## Information supplied
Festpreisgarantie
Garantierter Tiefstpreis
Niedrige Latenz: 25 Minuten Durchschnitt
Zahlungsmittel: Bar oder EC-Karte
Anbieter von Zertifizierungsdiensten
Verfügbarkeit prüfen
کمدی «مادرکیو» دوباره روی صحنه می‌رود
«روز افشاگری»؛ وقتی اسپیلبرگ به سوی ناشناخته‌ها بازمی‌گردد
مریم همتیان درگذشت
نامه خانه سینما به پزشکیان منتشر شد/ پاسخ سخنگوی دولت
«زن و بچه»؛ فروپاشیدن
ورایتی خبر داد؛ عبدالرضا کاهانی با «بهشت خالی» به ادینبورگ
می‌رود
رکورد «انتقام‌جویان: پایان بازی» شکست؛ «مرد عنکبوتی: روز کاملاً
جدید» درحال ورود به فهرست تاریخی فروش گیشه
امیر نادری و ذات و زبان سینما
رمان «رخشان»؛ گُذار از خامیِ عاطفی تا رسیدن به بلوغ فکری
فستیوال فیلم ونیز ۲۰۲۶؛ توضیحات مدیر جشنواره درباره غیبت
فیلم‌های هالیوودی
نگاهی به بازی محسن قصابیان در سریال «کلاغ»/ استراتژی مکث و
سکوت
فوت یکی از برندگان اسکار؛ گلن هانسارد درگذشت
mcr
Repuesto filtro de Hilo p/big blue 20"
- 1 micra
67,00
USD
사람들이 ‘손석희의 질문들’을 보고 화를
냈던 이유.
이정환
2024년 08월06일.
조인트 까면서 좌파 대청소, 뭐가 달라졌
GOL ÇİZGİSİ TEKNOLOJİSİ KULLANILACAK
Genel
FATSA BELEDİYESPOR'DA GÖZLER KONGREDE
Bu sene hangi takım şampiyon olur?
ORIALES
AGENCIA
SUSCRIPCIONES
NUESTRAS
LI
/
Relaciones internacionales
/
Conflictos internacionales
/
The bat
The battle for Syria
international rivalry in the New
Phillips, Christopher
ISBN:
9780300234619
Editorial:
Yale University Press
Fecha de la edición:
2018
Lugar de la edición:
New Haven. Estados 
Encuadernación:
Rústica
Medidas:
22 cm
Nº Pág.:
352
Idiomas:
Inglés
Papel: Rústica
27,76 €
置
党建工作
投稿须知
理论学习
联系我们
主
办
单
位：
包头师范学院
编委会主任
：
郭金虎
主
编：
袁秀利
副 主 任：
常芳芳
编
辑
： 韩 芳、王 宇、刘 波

## Problem requirements
Reproduce every line of the records above word for word, keeping the original line breaks and order.

## Your solution
Festpreisgarantie
Garantierter Tiefstpreis
Niedrige Latenz: 25 Minuten Durchschnitt
Zahlungsmittel: Bar oder EC-Karte
Anbieter von Zertifizierungsdiensten
Verfügbarkeit prüfen
کمدی «مادرکیو» دوباره روی صحنه می‌رود
«روز افشاگری»؛ وقتی اسپیلبرگ به سوی ناشناخته‌ها بازمی‌گردد
مریم همتیان درگذشت
نامه خانه سینما به پزشکیان منتشر شد/ پاسخ سخنگوی دولت
«زن و بچه»؛ فروپاشیدن
ورایتی خبر داد؛ عبدالرضا کاهانی با «بهشت خالی» به ادینبورگ
می‌رود
رکورد «انتقام‌جویان: پایان بازی» شکست؛ «مرد عنکبوتی: روز کاملاً
جدید» درحال ورود به فهرست تاریخی فروش گیشه
امیر نادری و ذات و زبان سینما
رمان «رخشان»؛ گُذار از خامیِ عاطفی تا رسیدن به بلوغ فکری
فستیوال فیلم ونیز ۲۰۲۶؛ توضیحات مدیر جشنواره درباره غیبت
فیلم‌های هالیوودی
نگاهی به بازی محسن قصابیان در سریال «کلاغ»/ استراتژی مکث و
سکوت
فوت یکی از برندگان اسکار؛ گلن هانسارد درگذشت
mcr
Repuesto filtro de Hilo p/big blue 20"
- 1 micra
67,00
USD
사람들이 ‘손석희의 질문들’을 보고 화를
냈던 이유.
이정환
2024년 08월06일.
조인트 까면서 좌파 대청소, 뭐가 달라졌
GOL ÇİZGİSİ TEKNOLOJİSİ KULLANILACAK
Genel
FATSA BELEDİYESPOR'DA GÖZLER KONGREDE
Bu sene hangi takım şampiyon olur?
ORIALES
AGENCIA
SUSCRIPCIONES
NUESTRAS
LI
/
Relaciones internacionales
/
Conflictos internacionales
/
The bat
The battle for Syria
international rivalry in the New
Phillips, Christopher
ISBN:
9780300234619
Editorial:
Yale University Press
Fecha de la edición:
2018
Lugar de la edición:
New Haven. Estados 
Encuadernación:
Rústica
Medidas:
22 cm
Nº Pág.:
352
Idiomas:
Inglés
Papel: Rústica
27,76 €
置
党建工作
投稿须知
理论学习
联系我们
主
办
单
位：
包头师范学院
编委会主任
：
郭金虎
主
编：
袁秀利
副 主 任：
常芳芳
编
辑
： 韩 芳、王 宇、刘 波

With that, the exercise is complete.